Когда мы шли в ее комнаты, я спросила:
– А почему на палубе давление ниже, чем в помещениях?
– На палубе сейчас идеальное давление для сна. Оно было идеальным и для бодрствования наших родителей. Но великий Анту считает, что нам полезнее жить в естественных условиях этой планеты.
В языке нанья как минимум пять слов, обозначающих сон, и сейчас Теи употребила то из них, что не имеет прямого отношения к состоянию, которое называем сном мы. Оно означает «истинная жизнь» или «с той стороны от черты реальности»… Ну, очень мало у них понятий, которые можно перевести одним словом!
– На вашей планете другое давление? Тогда понятно, почему вы такие крупные. А ваша планета больше Земли или меньше?
– Давай договоримся так, – сказала Теи, садясь в деревянное кресло, – шесть дней я спрашиваю тебя, шесть дней ты меня. Сегодня мой день.
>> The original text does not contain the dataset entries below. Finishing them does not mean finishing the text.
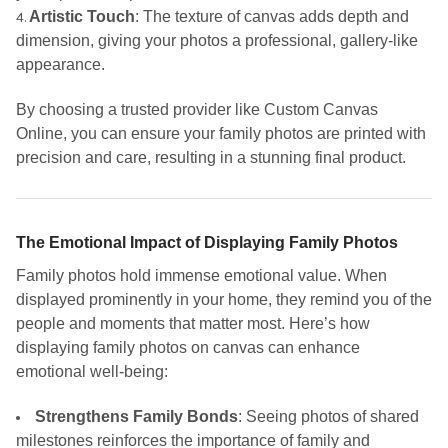
Artistic Touch
: The texture of canvas adds depth and
dimension, giving your photos a professional, gallery-like
appearance.
By choosing a trusted provider like Custom Canvas
Online, you can ensure your family photos are printed with
precision and care, resulting in a stunning final product.
The Emotional Impact of Displaying Family Photos
Family photos hold immense emotional value. When
displayed prominently in your home, they remind you of the
people and moments that matter most. Here’s how
displaying family photos on canvas can enhance
emotional well-being:
Strengthens Family Bonds
: Seeing photos of shared
milestones reinforces the importance of family and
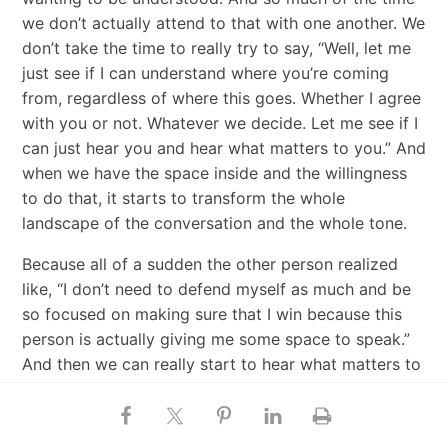
we don’t actually attend to that with one another. We
don’t take the time to really try to say, “Well, let me
just see if I can understand where you’re coming
from, regardless of where this goes. Whether I agree
with you or not. Whatever we decide. Let me see if I
can just hear you and hear what matters to you.” And
when we have the space inside and the willingness
to do that, it starts to transform the whole
landscape of the conversation and the whole tone.
Because all of a sudden the other person realized
like, “I don’t need to defend myself as much and be
so focused on making sure that I win because this
person is actually giving me some space to speak.”
And then we can really start to hear what matters to
the other person, and then usually when somebody
feels heard, and so when we really take the time to
listen to someone, you say, “I really want to see if I’m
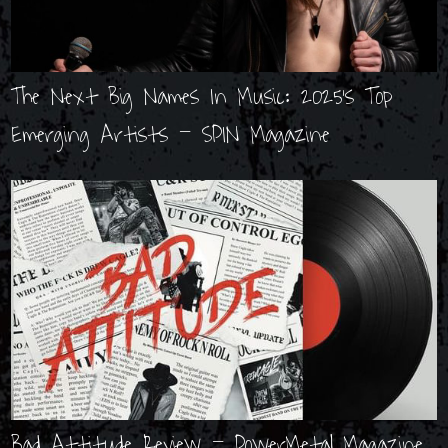
The Next Big Names In Music: 2025's Top
Emerging Artists - SPIN Magazine
Bad Attitude Review - PowerMetal Magazine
Ее комнаты – как келья монашки. Пустые светлые стены, ни ковров, ни картин, ни женских безделушек. Три массивных деревянных кресла, сделанных с большим искусством, стол из неизвестного материала, на столе два загадочных прибора и круглый золотой планшет-свиток. Интересно, а аналог интернета у них имеется?
Я ответила:
– Согласна. Но одно все-таки спрошу сегодня: почему именно ты меня расспрашиваешь? Не сам великий Анту, ни кто-то другой?
– Я его ученица и преемница в каком-то смысле. Отец великого Анту создал лулу, и с тех пор мы следим за эволюцией вида. Я с детства помогаю ему. Кому же, как не мне, беседовать с потомком нашего человека?
Как всегда, мне понадобилось время, чтобы переварить услышанное.
– Что значит – создал лулу? Нас никто не создавал, мы произошли от обезьяны без посторонней помощи. Так меня учили.
– Вот как? Вы, значит, забыли своих отцов. Постараемся выяснить, как это произошло.
Она вызвала видеокамеру (в жизни бы не догадалась, что это спустившееся с потолка изысканное серебряное украшение – на самом деле сложный механизм) и села у стола. Указала мне на другое кресло. Я забралась в него, поджала ноги.
Прежде чем начать расспросы, Теи обложила мою голову разноцветными каменными присосками, выглядевшими как изящные камеи. Никаких проводов не было, но она сказала, что работа моего мозга теперь будет регистрироваться. Мой рассказ и поведение фиксируются несколькими способами, постоянно отслеживаются электрическая и гормональная активность мозга и множество других параметров.
Я уже собралась продолжить креационистский спор, но оказалось, у Теи разработан план занятий, и первое посвящено было истории человечества. Вернее, той версии истории, которой придерживаются мои современники.
Я плохо представляла себе и до сих пор не представляю, как вообще возможно одному человеку передать кому-то полную информацию о своей культуре. Мои видение собственного мира крайне отрывочно и субъективно. Я не ученый, юридическое образование в этом деле не помощник, тем более, что и студенткой я была нерадивой. В моем сознании некоторое количество фактов перемешано с кашей из противоречивых преданий, предрассудков, идеологий, научных и псевдонаучных гипотез. Причем даже те убеждения, в которых я уверена, могут на самом деле не иметь отношения к реальности. Реальность мне неведома; как и все семь миллиардов землян, я витаю в облаках воображения, в центре своего собственного мирка, который почти не соприкасается с настоящей Землей.